ASSIGNMENT: Every line in the data below that has the word "https" should be returned.

DATA TO EXAMINE Start Marker

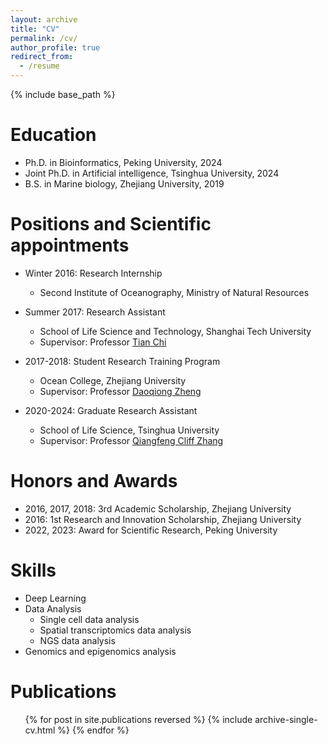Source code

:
 ```yaml
---
layout: archive
title: "CV"
permalink: /cv/
author_profile: true
redirect_from:
  - /resume
---
```


{% include base_path %}

Education
======
* Ph.D. in Bioinformatics, Peking University, 2024
* Joint Ph.D. in Artificial intelligence, Tsinghua University, 2024
* B.S. in Marine biology, Zhejiang University, 2019

Positions and Scientific appointments
======
* Winter 2016: Research Internship
  * Second Institute of Oceanography, Ministry of Natural Resources

* Summer 2017: Research Assistant
  * School of Life Science and Technology, Shanghai Tech University
  * Supervisor: Professor [Tian Chi](https://slst.shanghaitech.edu.cn/ct_en/main.htm)

* 2017-2018: Student Research Training Program
  * Ocean College, Zhejiang University 
  * Supervisor: Professor [Daoqiong Zheng](https://person.zju.edu.cn/en/daoqiongzheng)

* 2020-2024: Graduate Research Assistant
  * School of Life Science, Tsinghua University
  * Supervisor: Professor [Qiangfeng Cliff Zhang](https://life.tsinghua.edu.cn/lifeen/info/1034/1075.htm)
  
Honors and Awards
======
* 2016, 2017, 2018: 3rd Academic Scholarship, Zhejiang University
* 2016: 1st Research and Innovation Scholarship, Zhejiang University 
* 2022, 2023: Award for Scientific Research, Peking University

Skills
======
* Deep Learning
* Data Analysis
  * Single cell data analysis
  * Spatial transcriptomics data analysis
  * NGS data analysis
* Genomics and epigenomics analysis

Publications
======
  <ul>{% for post in site.publications reversed %}
    {% include archive-single-cv.html %}
  {% endfor %}</ul>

DATA TO EXAMINE End Marker

EXERCISE SOLUTION:
  * Supervisor: Professor [Tian Chi](https://slst.shanghaitech.edu.cn/ct_en/main.htm)
  * Supervisor: Professor [Daoqiong Zheng](https://person.zju.edu.cn/en/daoqiongzheng)
  * Supervisor: Professor [Qiangfeng Cliff Zhang](https://life.tsinghua.edu.cn/lifeen/info/1034/1075.htm)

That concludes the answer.